La convention collective applicable à la relation de travail est celle de la métallurgie de l'Oise.
Le salarié a été placé en arrêt de travail de droit commun à compter du 1er octobre 2021.
Sollicitant la résiliation judiciaire de son contrat de travail et ne s'estimant pas rempli de ses droits au titre de l'exécution de son contrat de travail, M. [K] a saisi le conseil de prud'hommes d'Amiens, le 2 décembre 2021.
Le 3 janvier 2022, il a pris acte de la rupture de son contrat de travail aux torts exclusifs de l'employeur.

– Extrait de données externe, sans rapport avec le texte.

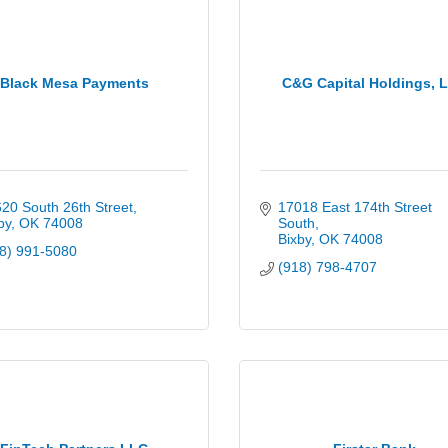
Black Mesa Payments
C&G Capital Holdings, 
20 South 26th Street
17018 East 174th Street 
by
OK
74008
South
Bixby
OK
74008
8) 991-5080
(918) 798-4707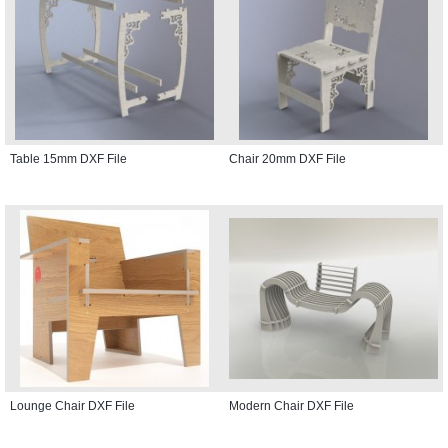
Table 15mm DXF File
Chair 20mm DXF File
Lounge Chair DXF File
Modern Chair DXF File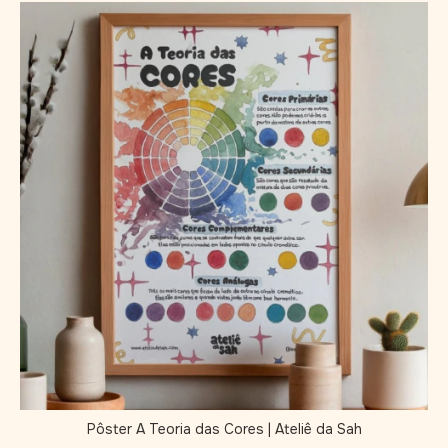
Pôster A Teoria das Cores | Ateliê da Sah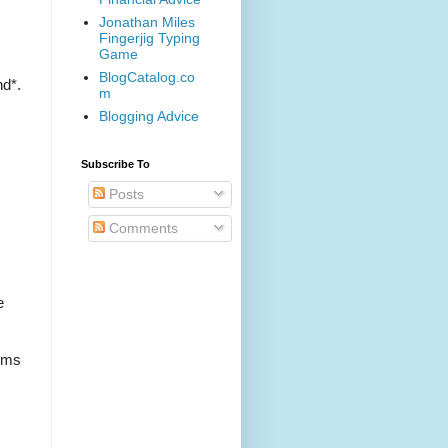
Jonathan Miles
Fingerjig Typing
Game
BlogCatalog.co
nd*.
m
Blogging Advice
Subscribe To
Posts
Comments
e
oms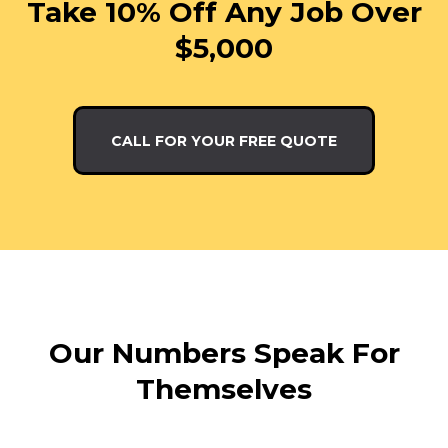
Take 10% Off Any Job Over
$5,000
CALL FOR YOUR FREE QUOTE
Our Numbers Speak For
Themselves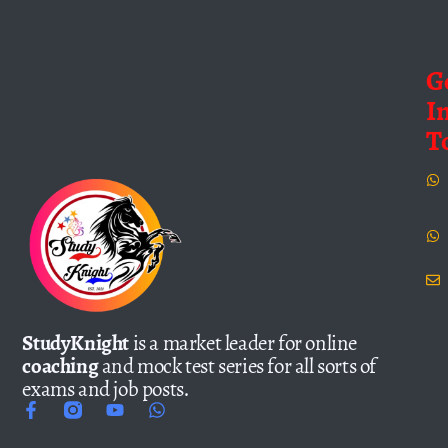
G
I
T
StudyKnight
is a market leader for online
coaching
and mock test series for all sorts of
exams and job posts.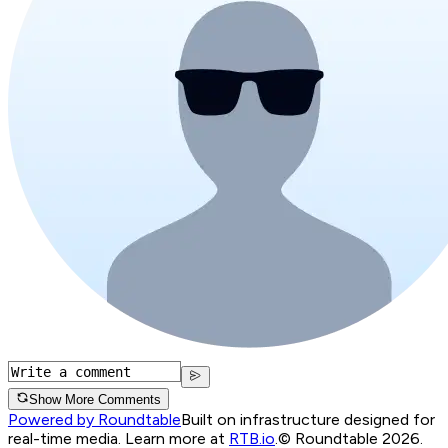
Show More Comments
Powered by Roundtable
Built on infrastructure designed for
real-time media. Learn more at
RTB.io
.
© Roundtable 2026.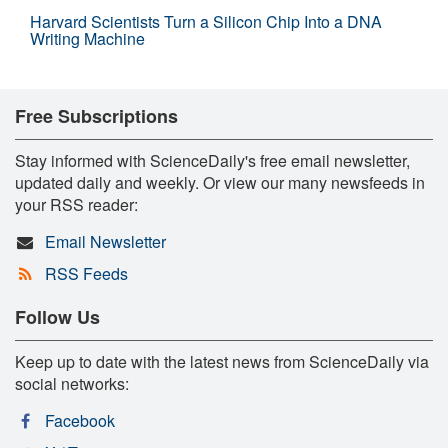
Harvard Scientists Turn a Silicon Chip Into a DNA
Writing Machine
Free Subscriptions
Stay informed with ScienceDaily's free email newsletter,
updated daily and weekly. Or view our many newsfeeds in
your RSS reader:
Email Newsletter
RSS Feeds
Follow Us
Keep up to date with the latest news from ScienceDaily via
social networks:
Facebook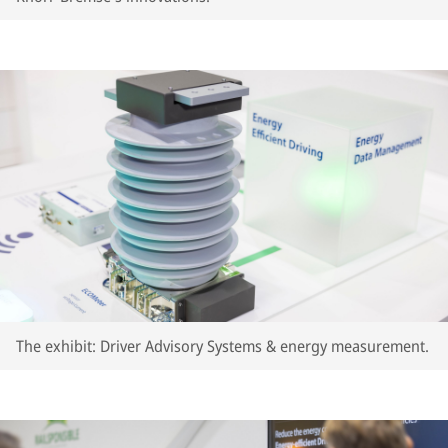
The exhibit: Driver Advisory Systems & energy measurement.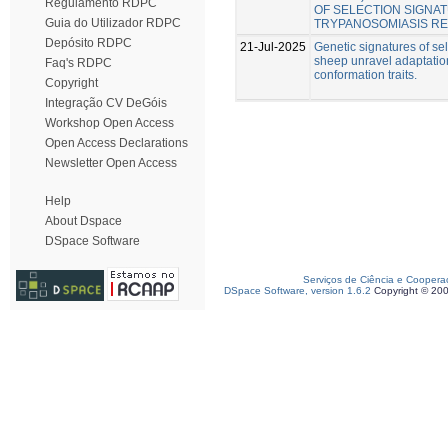
Regulamento RDPC
OF SELECTION SIGNA
Guia do Utilizador RDPC
TRYPANOSOMIASIS RE
Depósito RDPC
21-Jul-2025
Genetic signatures of se
sheep unravel adaptatio
Faq's RDPC
conformation traits.
Copyright
Integração CV DeGóis
Workshop Open Access
Open Access Declarations
Newsletter Open Access
Help
About Dspace
DSpace Software
Serviços de Ciência e Coopera
DSpace Software, version 1.6.2
Copyright © 20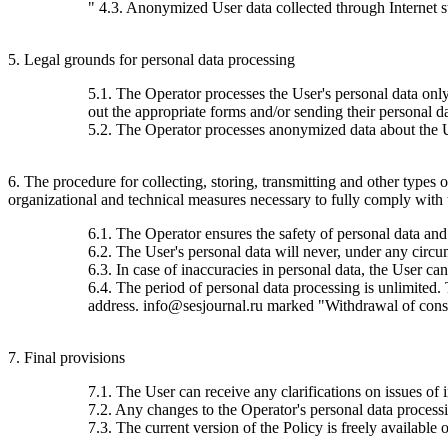
" 4.3. Anonymized User data collected through Internet stat
5. Legal grounds for personal data processing
5.1. The Operator processes the User's personal data only 
out the appropriate forms and/or sending their personal da
5.2. The Operator processes anonymized data about the Use
6. The procedure for collecting, storing, transmitting and other types
organizational and technical measures necessary to fully comply with th
6.1. The Operator ensures the safety of personal data and
6.2. The User's personal data will never, under any circums
6.3. In case of inaccuracies in personal data, the User c
6.4. The period of personal data processing is unlimited.
address. info@sesjournal.ru marked "Withdrawal of consen
7. Final provisions
7.1. The User can receive any clarifications on issues of 
7.2. Any changes to the Operator's personal data processin
7.3. The current version of the Policy is freely available o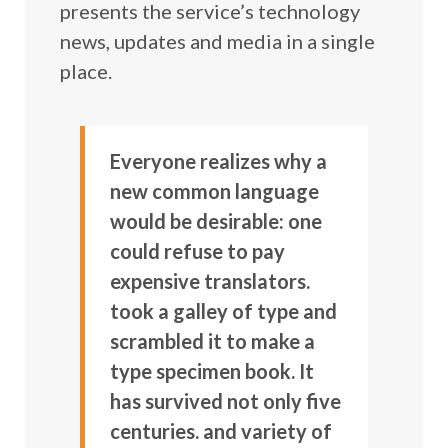
presents the service’s technology
news, updates and media in a single
place.
Everyone realizes why a
new common language
would be desirable: one
could refuse to pay
expensive translators.
took a galley of type and
scrambled it to make a
type specimen book. It
has survived not only five
centuries. and variety of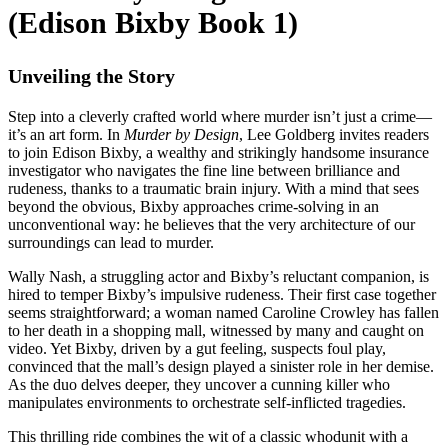
(Edison Bixby Book 1)
Unveiling the Story
Step into a cleverly crafted world where murder isn’t just a crime—
it’s an art form. In
Murder by Design
, Lee Goldberg invites readers
to join Edison Bixby, a wealthy and strikingly handsome insurance
investigator who navigates the fine line between brilliance and
rudeness, thanks to a traumatic brain injury. With a mind that sees
beyond the obvious, Bixby approaches crime-solving in an
unconventional way: he believes that the very architecture of our
surroundings can lead to murder.
Wally Nash, a struggling actor and Bixby’s reluctant companion, is
hired to temper Bixby’s impulsive rudeness. Their first case together
seems straightforward; a woman named Caroline Crowley has fallen
to her death in a shopping mall, witnessed by many and caught on
video. Yet Bixby, driven by a gut feeling, suspects foul play,
convinced that the mall’s design played a sinister role in her demise.
As the duo delves deeper, they uncover a cunning killer who
manipulates environments to orchestrate self-inflicted tragedies.
This thrilling ride combines the wit of a classic whodunit with a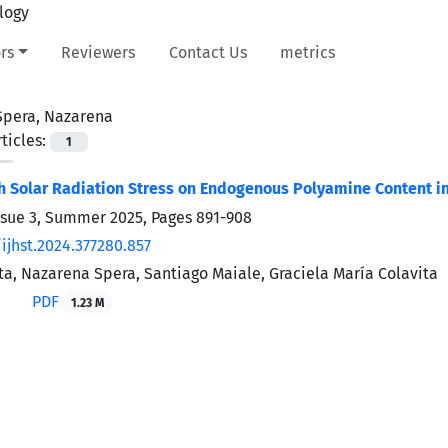
rs
Reviewers
Contact Us
metrics
Spera, Nazarena
ticles:
1
gh Solar Radiation Stress on Endogenous Polyamine Content in
ssue 3, Summer 2025, Pages
891-908
ijhst.2024.377280.857
ita, Nazarena Spera, Santiago Maiale, Graciela María Colavita
PDF
1.23 M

Par jugement du 13 juin 2023, le conseil a :
- dit que la prise d'acte du 3 janvier 2022 s'analysait en un licenciement sans cause réelle et sérieuse ;
- condamné la société SEIBO à payer à M. [K] les sommes de :
- 20 656,16 euros d'indemnité pour licenciement sans cause réelle et sérieuse ;
- 8 852,64 euros brut à titre d'indemnité de préavis outre 852,64 euros brut à titre d'indemnité de congés payés afférents ;
- 4 426,32 euros à titre d'indemnité de licenciement ;
- 4 200 euros brut au titre de la prime assistance RE outre 420 euros brut au titre des congés payés afférents ;
- ordonné le remboursement par la société SEIBO aux organismes concernés, des indemnités de chômage versées à M. [K] dans la limite de six mois d'indemnités en application des dispositions de l'article L.1235-4 du code du travail ;
- condamné la société SEIBO aux entiers dépens et à payer au salarié la somme de 1 500 euros sur le fondement de l'article 700 du code de procédure civile ;
- rappelé qu'en vertu de l'article R.1454-28 du code du travail, le jugement était exécutoire de droit dans la limite de maximum neuf mois de salaire calculé sur la moyenne des trois derniers mois de salaire (soit une moyenne de 886,68 euros), au titre des indemnités mentionnées à l'article R.1454-14 ainsi qu'au titre de la remise de toute pièce que l'employeur était tenu de délivrer et dit n'y avoir lieu de l'ordonner pour le surplus ;
- rejeté toute autre demande plus ample ou contraire.